As they set out, everything seems set for success. But then obstacles arise - immediate, unplanned-for problems that have to be solved before your protagonist can move forward toward the greater goal. Meanwhile, the bigger situation deteriorates and the bad consequences loom larger.
Solving the lesser problem may get your protagonist closer, but gives rise to further problems that will impede progress even more. This is where the art comes in. Those problems have to be entertaining, and the effect of the delays and diversions has to be a pleasurable one. Suspense isn't about making the reader uncomfortable. It's about deferring closure in a way that heightens the anticipation of it.
The reader is trusting you to deliver an ultimate reward. But there's only a slim chance of success for your protagonist. And it gets ever slimmer, the closer you get to it. Will that slim chance disappear altogether just as you get there, or will your protagonist make it in time? For me that's the essence of suspense.
From Max Allan Collins
I don't really think in terms of suspense techniques.
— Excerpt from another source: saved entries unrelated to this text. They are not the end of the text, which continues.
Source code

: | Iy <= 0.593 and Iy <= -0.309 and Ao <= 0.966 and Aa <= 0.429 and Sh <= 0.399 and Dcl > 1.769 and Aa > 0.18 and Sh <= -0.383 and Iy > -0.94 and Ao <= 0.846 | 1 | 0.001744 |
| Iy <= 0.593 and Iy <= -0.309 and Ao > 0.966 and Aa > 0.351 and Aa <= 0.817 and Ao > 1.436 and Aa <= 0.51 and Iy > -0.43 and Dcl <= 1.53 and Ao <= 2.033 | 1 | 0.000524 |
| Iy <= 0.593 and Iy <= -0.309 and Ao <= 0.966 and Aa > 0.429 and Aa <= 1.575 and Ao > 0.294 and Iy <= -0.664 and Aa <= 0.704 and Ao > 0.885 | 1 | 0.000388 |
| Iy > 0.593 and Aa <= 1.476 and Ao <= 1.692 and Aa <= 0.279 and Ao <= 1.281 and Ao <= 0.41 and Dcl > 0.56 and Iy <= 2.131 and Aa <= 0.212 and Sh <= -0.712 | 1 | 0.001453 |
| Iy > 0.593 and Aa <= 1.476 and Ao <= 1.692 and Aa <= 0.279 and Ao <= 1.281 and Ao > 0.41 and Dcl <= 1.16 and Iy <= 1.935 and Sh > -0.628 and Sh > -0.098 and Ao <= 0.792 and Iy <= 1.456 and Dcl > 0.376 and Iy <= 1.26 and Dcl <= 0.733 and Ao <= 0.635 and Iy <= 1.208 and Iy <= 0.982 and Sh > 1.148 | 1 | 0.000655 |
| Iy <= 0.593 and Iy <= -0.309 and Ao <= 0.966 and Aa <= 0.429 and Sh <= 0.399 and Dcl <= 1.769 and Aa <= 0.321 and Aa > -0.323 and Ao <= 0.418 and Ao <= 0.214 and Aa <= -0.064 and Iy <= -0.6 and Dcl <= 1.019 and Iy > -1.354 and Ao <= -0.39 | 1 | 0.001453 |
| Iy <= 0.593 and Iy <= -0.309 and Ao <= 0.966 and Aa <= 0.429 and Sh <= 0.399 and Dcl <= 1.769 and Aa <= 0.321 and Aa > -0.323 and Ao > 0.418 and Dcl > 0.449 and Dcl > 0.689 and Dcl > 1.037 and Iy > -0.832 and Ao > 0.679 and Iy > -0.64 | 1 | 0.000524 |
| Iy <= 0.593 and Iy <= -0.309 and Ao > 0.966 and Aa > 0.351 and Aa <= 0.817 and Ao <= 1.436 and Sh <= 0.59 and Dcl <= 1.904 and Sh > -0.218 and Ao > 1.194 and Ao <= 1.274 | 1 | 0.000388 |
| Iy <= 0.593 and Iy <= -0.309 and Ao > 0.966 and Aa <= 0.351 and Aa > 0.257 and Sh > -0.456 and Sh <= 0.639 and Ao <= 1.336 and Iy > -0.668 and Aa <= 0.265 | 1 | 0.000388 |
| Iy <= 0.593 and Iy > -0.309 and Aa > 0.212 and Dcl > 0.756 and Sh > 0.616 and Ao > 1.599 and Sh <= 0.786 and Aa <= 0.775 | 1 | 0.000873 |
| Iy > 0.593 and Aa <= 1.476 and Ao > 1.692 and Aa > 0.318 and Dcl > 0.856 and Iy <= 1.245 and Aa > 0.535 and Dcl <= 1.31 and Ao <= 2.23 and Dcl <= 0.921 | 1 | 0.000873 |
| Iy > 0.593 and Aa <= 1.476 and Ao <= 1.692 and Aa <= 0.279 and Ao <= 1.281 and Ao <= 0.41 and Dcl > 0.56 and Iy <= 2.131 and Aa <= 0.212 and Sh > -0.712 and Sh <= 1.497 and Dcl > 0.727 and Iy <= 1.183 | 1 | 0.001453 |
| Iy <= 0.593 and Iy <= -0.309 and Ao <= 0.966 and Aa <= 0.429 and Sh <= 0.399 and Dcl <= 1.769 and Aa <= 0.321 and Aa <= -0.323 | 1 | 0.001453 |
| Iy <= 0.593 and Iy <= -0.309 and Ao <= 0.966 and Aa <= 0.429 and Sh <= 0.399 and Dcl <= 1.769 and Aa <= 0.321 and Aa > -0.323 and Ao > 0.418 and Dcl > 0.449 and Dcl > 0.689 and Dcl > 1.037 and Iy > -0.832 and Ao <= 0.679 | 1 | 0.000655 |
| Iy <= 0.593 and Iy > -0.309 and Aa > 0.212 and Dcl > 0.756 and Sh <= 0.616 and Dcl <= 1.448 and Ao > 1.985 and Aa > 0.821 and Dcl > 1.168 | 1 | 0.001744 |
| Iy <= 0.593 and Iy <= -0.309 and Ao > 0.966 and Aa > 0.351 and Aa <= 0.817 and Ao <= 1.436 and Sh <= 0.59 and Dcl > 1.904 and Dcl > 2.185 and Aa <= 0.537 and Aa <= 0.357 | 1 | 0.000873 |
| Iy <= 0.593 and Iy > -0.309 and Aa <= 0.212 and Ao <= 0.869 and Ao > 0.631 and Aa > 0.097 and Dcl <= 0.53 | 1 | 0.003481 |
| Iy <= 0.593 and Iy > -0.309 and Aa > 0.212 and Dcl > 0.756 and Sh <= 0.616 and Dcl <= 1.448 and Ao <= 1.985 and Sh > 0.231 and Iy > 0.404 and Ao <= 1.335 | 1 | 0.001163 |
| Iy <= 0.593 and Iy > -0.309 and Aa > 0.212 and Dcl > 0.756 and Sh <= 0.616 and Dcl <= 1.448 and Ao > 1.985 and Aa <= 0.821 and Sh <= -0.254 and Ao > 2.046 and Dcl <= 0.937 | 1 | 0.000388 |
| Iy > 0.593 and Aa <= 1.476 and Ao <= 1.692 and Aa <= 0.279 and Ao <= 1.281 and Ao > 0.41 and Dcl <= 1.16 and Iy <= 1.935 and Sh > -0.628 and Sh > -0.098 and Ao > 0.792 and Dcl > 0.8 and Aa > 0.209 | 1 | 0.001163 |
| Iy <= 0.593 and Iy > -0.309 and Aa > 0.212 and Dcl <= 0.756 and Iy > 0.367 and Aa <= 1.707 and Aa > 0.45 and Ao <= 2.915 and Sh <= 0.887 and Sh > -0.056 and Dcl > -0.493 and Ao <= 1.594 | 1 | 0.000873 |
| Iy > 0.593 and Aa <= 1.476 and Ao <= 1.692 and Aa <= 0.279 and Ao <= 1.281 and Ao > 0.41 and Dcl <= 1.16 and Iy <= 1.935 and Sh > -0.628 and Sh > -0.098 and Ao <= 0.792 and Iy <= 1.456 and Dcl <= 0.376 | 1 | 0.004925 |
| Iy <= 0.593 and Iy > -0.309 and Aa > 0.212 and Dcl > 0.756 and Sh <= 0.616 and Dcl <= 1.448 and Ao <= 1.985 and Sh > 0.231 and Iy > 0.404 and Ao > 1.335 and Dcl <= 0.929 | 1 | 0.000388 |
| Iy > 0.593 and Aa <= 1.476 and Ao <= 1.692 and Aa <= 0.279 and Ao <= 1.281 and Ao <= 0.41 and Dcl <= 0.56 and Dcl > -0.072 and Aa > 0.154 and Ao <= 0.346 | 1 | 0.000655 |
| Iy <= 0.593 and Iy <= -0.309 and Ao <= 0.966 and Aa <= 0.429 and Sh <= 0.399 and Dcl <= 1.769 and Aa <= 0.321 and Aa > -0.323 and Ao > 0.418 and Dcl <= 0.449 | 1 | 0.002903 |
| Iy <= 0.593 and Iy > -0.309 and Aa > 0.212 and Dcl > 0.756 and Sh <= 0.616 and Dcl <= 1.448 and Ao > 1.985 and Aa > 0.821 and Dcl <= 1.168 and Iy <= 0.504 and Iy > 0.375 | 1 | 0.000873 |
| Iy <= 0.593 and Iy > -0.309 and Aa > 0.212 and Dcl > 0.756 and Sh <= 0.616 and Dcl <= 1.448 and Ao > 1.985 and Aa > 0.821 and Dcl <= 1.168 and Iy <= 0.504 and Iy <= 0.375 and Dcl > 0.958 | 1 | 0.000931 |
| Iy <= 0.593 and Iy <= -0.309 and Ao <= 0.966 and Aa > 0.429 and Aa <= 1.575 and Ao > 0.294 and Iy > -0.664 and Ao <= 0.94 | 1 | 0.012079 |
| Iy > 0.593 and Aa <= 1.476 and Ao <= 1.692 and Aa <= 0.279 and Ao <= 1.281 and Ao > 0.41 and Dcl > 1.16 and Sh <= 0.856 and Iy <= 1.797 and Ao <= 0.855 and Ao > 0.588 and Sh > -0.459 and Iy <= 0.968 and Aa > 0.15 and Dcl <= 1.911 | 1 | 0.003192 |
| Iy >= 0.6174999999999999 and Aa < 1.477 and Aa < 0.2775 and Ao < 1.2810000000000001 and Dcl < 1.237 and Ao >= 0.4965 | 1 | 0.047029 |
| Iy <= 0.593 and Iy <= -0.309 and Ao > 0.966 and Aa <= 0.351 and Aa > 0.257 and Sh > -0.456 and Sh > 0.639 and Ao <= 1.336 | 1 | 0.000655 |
I am an instinctive writer and fairly linear, and just set up suspenseful situations and let them play out, as dictated by character. The most conscious craft decision I make along those lines is where to start and end chapters. Like many, if not most writers of msytery/crime fiction, I try to start at an exciting point. I was raised on Mickey Spillane, and his beginnings -- and for that matter his endings -- are always the gold standard for me. In KISS ME DEADLY, a beautiful woman, (naked but for a trenchcoat) jumps in front of Mike Hammer's car, to force him to pick her up, in the first paragraph. So I am very careful to start at an interesting, compelling point. That strategy works for the first chapter, but really every chapter. And the end of the chapter -- yes the cliff-hanger -- is equally important. The idea is to make the reader start reading, and keep reading.
Another technique -- really a strategy -- is to play against the reader's expectations. In a thriller there are certain conventional situations that can't be avoided, so giving them a fresh spin can keep the reader guessing and ratchet up the suspense. In the Nate Heller novel I'm working on, a very cliched moment arrives -- two thugs show up to take Heller for a ride to see a mob boss. But Heller knows these guys are killers and just goes Nancy Reagan on 'em ... just says no. He says he will follow them to the mob boss and will take the meeting, but will not get in the car with them. No violence breaks out, but the threat of it hangs over a very tense scene.